EXERCISE DIRECTIONS :: Print every line of the items below, keeping each character unchanged.

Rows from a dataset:
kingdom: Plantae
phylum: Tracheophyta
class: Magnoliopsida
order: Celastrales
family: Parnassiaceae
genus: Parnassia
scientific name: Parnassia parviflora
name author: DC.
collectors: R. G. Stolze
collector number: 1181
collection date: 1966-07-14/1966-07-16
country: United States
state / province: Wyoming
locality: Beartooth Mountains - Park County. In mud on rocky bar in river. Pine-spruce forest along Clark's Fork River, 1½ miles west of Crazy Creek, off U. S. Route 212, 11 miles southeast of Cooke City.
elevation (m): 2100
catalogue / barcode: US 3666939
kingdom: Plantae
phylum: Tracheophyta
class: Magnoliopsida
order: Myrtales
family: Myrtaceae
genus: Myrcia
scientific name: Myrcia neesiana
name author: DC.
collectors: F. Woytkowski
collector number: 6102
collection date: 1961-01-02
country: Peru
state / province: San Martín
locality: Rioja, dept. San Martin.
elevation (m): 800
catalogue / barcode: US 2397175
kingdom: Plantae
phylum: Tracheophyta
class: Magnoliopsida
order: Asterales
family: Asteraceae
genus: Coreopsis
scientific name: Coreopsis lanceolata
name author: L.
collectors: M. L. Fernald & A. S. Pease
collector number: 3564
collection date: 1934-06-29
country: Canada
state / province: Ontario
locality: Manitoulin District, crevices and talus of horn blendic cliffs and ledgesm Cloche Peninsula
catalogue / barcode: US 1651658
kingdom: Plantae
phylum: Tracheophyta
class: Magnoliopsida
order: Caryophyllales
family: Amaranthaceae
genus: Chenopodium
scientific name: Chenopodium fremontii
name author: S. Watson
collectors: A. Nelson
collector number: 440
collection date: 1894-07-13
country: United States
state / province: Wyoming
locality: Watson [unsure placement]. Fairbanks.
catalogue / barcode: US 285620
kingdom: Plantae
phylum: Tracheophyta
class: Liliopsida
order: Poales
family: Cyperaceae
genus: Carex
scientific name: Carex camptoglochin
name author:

EXERCISE OUTPUT ::
kingdom: Plantae
phylum: Tracheophyta
class: Magnoliopsida
order: Celastrales
family: Parnassiaceae
genus: Parnassia
scientific name: Parnassia parviflora
name author: DC.
collectors: R. G. Stolze
collector number: 1181
collection date: 1966-07-14/1966-07-16
country: United States
state / province: Wyoming
locality: Beartooth Mountains - Park County. In mud on rocky bar in river. Pine-spruce forest along Clark's Fork River, 1½ miles west of Crazy Creek, off U. S. Route 212, 11 miles southeast of Cooke City.
elevation (m): 2100
catalogue / barcode: US 3666939
kingdom: Plantae
phylum: Tracheophyta
class: Magnoliopsida
order: Myrtales
family: Myrtaceae
genus: Myrcia
scientific name: Myrcia neesiana
name author: DC.
collectors: F. Woytkowski
collector number: 6102
collection date: 1961-01-02
country: Peru
state / province: San Martín
locality: Rioja, dept. San Martin.
elevation (m): 800
catalogue / barcode: US 2397175
kingdom: Plantae
phylum: Tracheophyta
class: Magnoliopsida
order: Asterales
family: Asteraceae
genus: Coreopsis
scientific name: Coreopsis lanceolata
name author: L.
collectors: M. L. Fernald & A. S. Pease
collector number: 3564
collection date: 1934-06-29
country: Canada
state / province: Ontario
locality: Manitoulin District, crevices and talus of horn blendic cliffs and ledgesm Cloche Peninsula
catalogue / barcode: US 1651658
kingdom: Plantae
phylum: Tracheophyta
class: Magnoliopsida
order: Caryophyllales
family: Amaranthaceae
genus: Chenopodium
scientific name: Chenopodium fremontii
name author: S. Watson
collectors: A. Nelson
collector number: 440
collection date: 1894-07-13
country: United States
state / province: Wyoming
locality: Watson [unsure placement]. Fairbanks.
catalogue / barcode: US 285620
kingdom: Plantae
phylum: Tracheophyta
class: Liliopsida
order: Poales
family: Cyperaceae
genus: Carex
scientific name: Carex camptoglochin
name author:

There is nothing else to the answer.